Work order: Copy out the full listing exactly, omitting any picture it contains.

Data shown:
________________

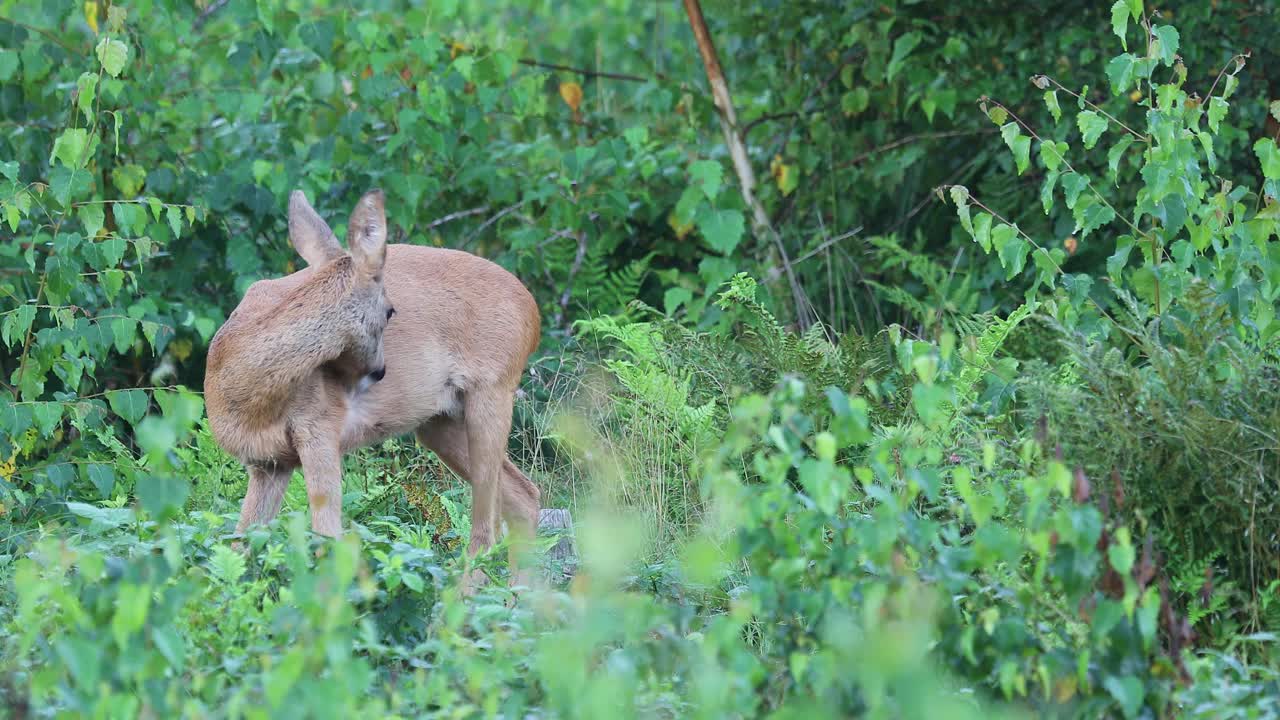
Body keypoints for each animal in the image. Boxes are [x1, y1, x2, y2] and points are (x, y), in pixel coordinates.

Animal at [203, 188, 540, 591]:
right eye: (389, 309)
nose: (379, 372)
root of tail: (532, 309)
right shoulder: (268, 463)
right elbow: (238, 551)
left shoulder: (320, 432)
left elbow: (327, 543)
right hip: (439, 423)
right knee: (523, 497)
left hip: (491, 394)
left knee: (485, 531)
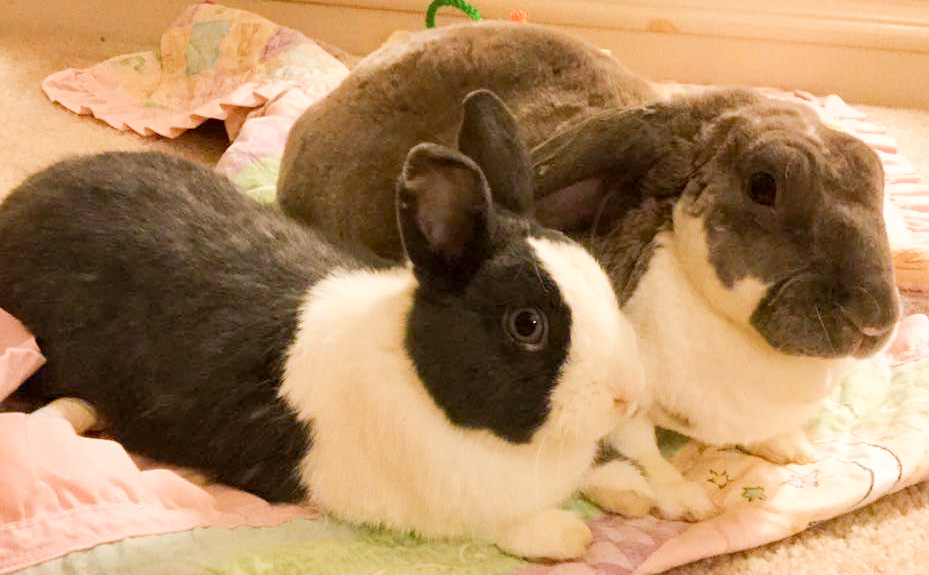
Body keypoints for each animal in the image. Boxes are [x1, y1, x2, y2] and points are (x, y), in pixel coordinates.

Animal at [0, 90, 649, 560]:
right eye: (527, 324)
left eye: (602, 280)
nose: (627, 395)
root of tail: (16, 208)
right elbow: (499, 524)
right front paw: (567, 534)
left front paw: (639, 491)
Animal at [274, 23, 900, 521]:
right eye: (764, 186)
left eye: (875, 176)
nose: (878, 321)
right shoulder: (614, 401)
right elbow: (637, 446)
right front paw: (677, 498)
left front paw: (788, 448)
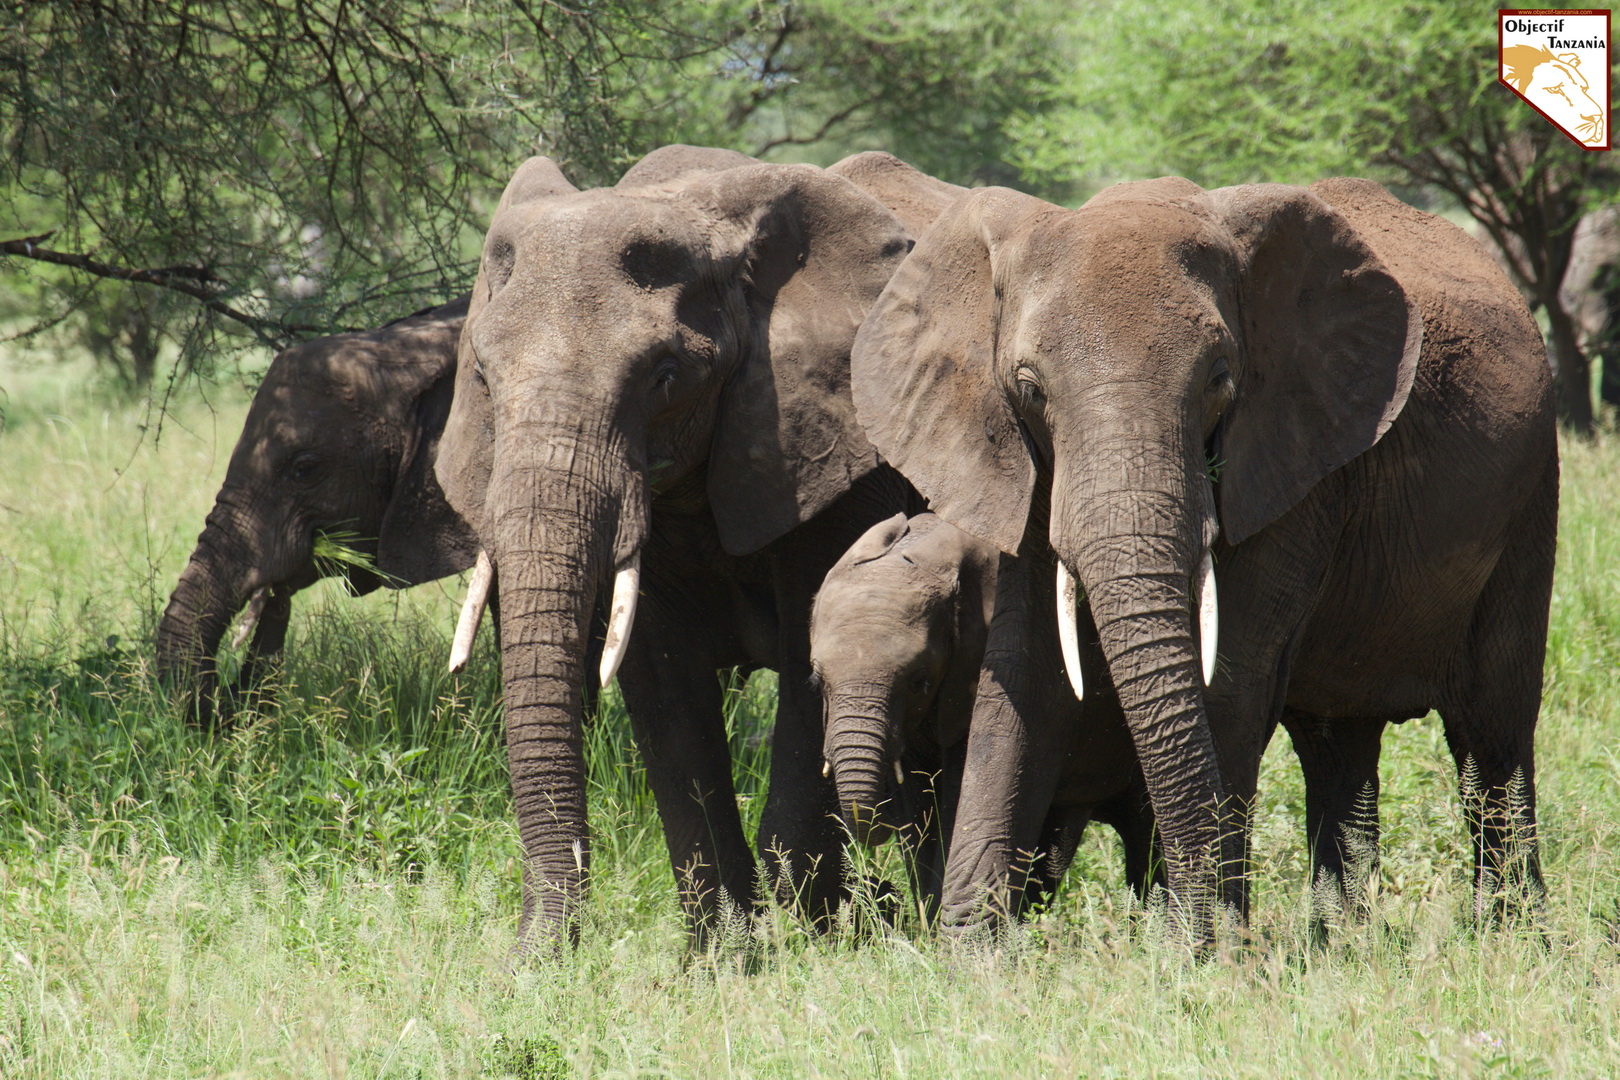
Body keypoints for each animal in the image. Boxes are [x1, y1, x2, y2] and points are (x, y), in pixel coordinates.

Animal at [437, 143, 946, 945]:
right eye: (483, 378)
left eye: (665, 376)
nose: (528, 959)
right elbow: (663, 685)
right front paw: (725, 953)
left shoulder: (842, 454)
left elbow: (813, 659)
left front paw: (827, 927)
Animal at [816, 511, 1159, 919]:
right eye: (818, 680)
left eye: (918, 681)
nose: (878, 884)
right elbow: (917, 808)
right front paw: (927, 917)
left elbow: (955, 803)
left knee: (1145, 834)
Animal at [855, 173, 1561, 939]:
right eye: (1029, 388)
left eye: (1220, 379)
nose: (1201, 923)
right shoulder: (1019, 464)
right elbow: (1028, 671)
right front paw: (970, 949)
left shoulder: (1291, 456)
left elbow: (1228, 676)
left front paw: (1195, 946)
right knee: (1336, 742)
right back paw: (1341, 941)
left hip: (1532, 491)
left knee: (1492, 727)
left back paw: (1509, 934)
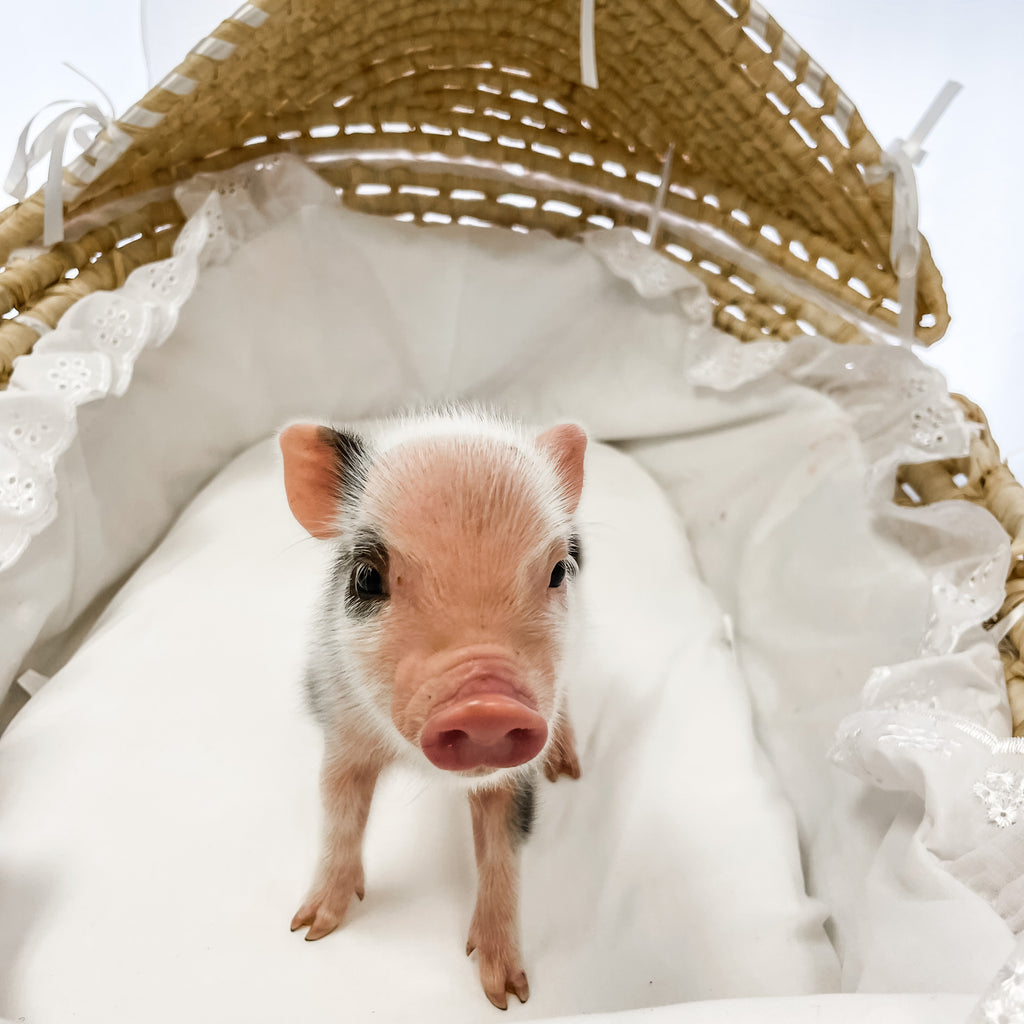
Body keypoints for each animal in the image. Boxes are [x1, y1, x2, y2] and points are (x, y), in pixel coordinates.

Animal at [279, 408, 587, 1009]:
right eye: (366, 577)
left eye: (558, 571)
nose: (486, 703)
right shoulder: (341, 728)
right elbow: (338, 814)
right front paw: (308, 929)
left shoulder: (513, 774)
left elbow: (504, 849)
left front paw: (507, 995)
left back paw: (569, 770)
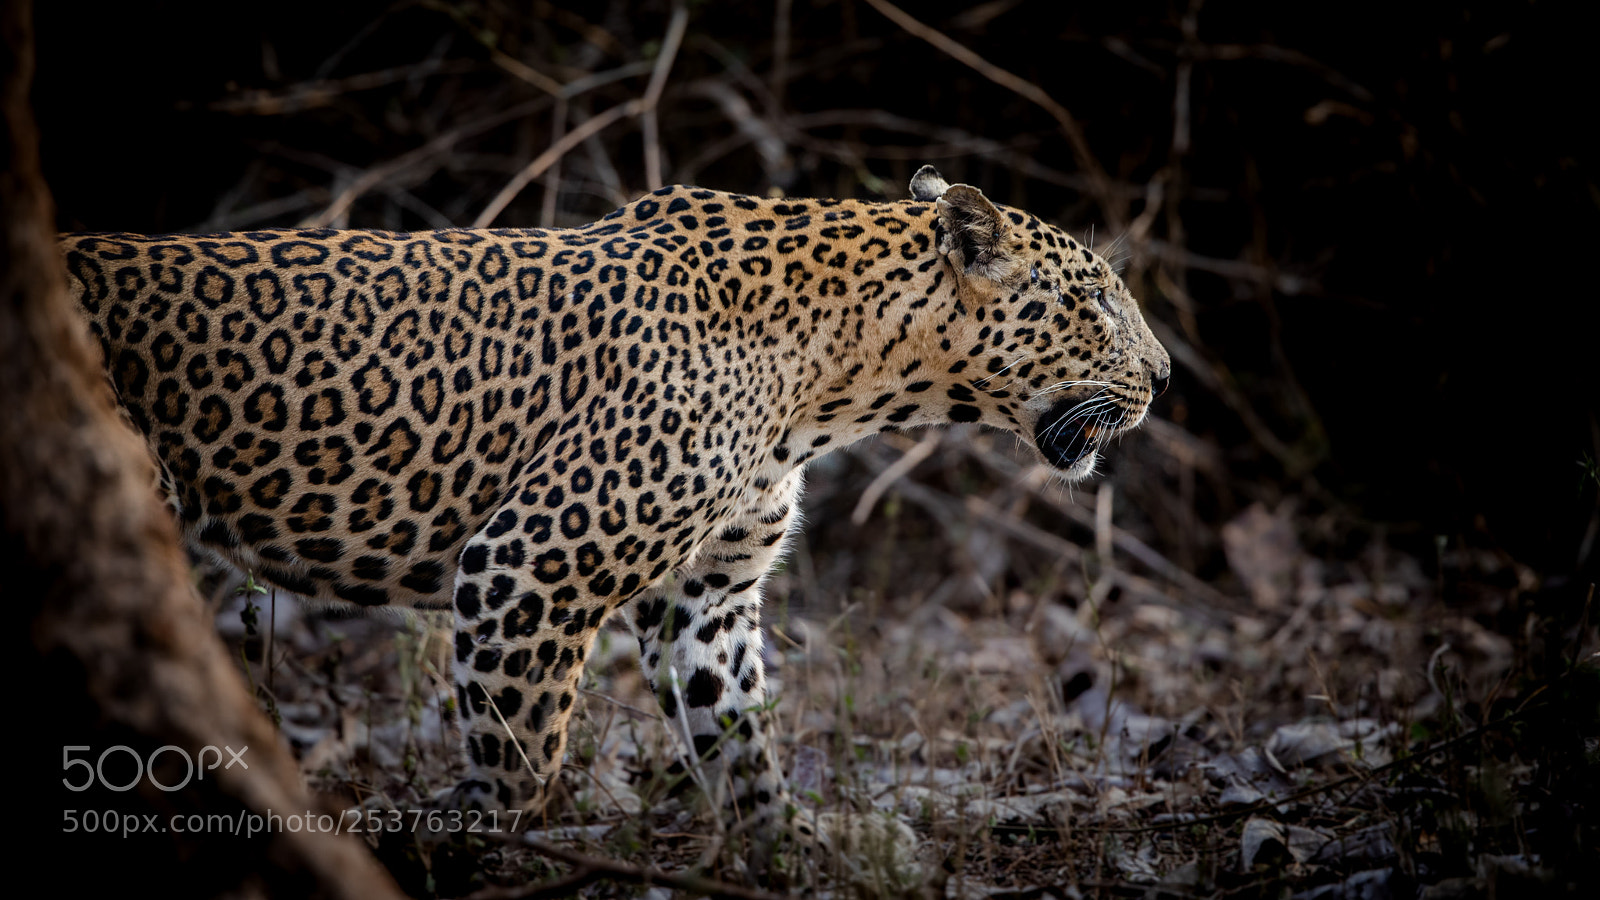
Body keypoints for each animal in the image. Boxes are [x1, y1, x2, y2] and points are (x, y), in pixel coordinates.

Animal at [62, 165, 1169, 865]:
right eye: (1097, 305)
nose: (1163, 374)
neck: (839, 380)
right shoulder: (526, 568)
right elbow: (519, 762)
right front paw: (449, 846)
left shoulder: (707, 597)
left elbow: (738, 733)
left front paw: (798, 848)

________________

Solved exercise:
Body keypoints for each animal in the image. Boxes are [x1, y1, x2, y2] and points are (x, y), in pixel coordinates.

Animal at [203, 188, 540, 591]:
right eye: (389, 309)
nose: (379, 372)
root of tail: (532, 309)
right shoulder: (268, 463)
right elbow: (238, 551)
left shoulder: (320, 432)
left elbow: (327, 543)
right hip: (439, 423)
right knee: (523, 497)
left hip: (491, 394)
left knee: (485, 531)
Body keypoints for each animal in the image. Boxes are [x1, y1, x2, y2] and points are (x, y), in pixel coordinates.

Animal at [0, 90, 649, 560]:
right eye: (527, 324)
left eye: (602, 280)
nose: (627, 395)
root of tail: (16, 208)
right elbow: (499, 524)
right front paw: (567, 534)
left front paw: (639, 491)
Animal at [274, 23, 900, 521]:
right eye: (764, 186)
left eye: (875, 176)
nose: (878, 321)
right shoulder: (614, 401)
right elbow: (637, 446)
right front paw: (677, 498)
left front paw: (788, 448)
Body keypoints for each animal in the image. Boxes are [x1, y1, x2, y2] and points are (x, y), in pixel coordinates.

Animal at [437, 143, 946, 945]:
right eye: (483, 378)
left eye: (665, 376)
nose: (528, 959)
right elbow: (663, 685)
right front paw: (725, 953)
left shoulder: (842, 454)
left elbow: (813, 659)
left front paw: (827, 927)
Animal at [816, 511, 1159, 919]:
right eye: (818, 680)
left eye: (918, 681)
nose: (878, 884)
right elbow: (917, 808)
right front paw: (927, 917)
left elbow: (955, 803)
left knee: (1145, 834)
Animal at [855, 173, 1561, 939]:
right eye: (1029, 388)
left eye: (1220, 379)
nose: (1201, 923)
right shoulder: (1019, 464)
right elbow: (1028, 671)
right front paw: (970, 949)
left shoulder: (1291, 456)
left elbow: (1228, 676)
left front paw: (1195, 946)
right knee: (1336, 742)
right back paw: (1341, 941)
left hip: (1532, 491)
left knee: (1492, 727)
left back paw: (1509, 934)
Body keypoints for each animal in the image. Boxes are [x1, y1, x2, y2] and points are (x, y), in pixel coordinates.

Animal at [279, 408, 587, 1009]:
right eye: (366, 577)
left eye: (558, 571)
nose: (486, 703)
right shoulder: (341, 728)
right elbow: (338, 814)
right front paw: (308, 929)
left shoulder: (513, 774)
left elbow: (504, 849)
left front paw: (507, 995)
left back paw: (569, 770)
Body keypoints for each animal in the image. Boxes are [x1, y1, x2, y2] and points are (x, y), in pixel coordinates.

Animal at [62, 165, 1169, 865]:
right eye: (1097, 305)
nose: (1163, 374)
neck: (839, 380)
right shoulder: (526, 568)
right elbow: (519, 762)
right front paw: (449, 846)
left shoulder: (707, 597)
left elbow: (738, 733)
left front paw: (798, 848)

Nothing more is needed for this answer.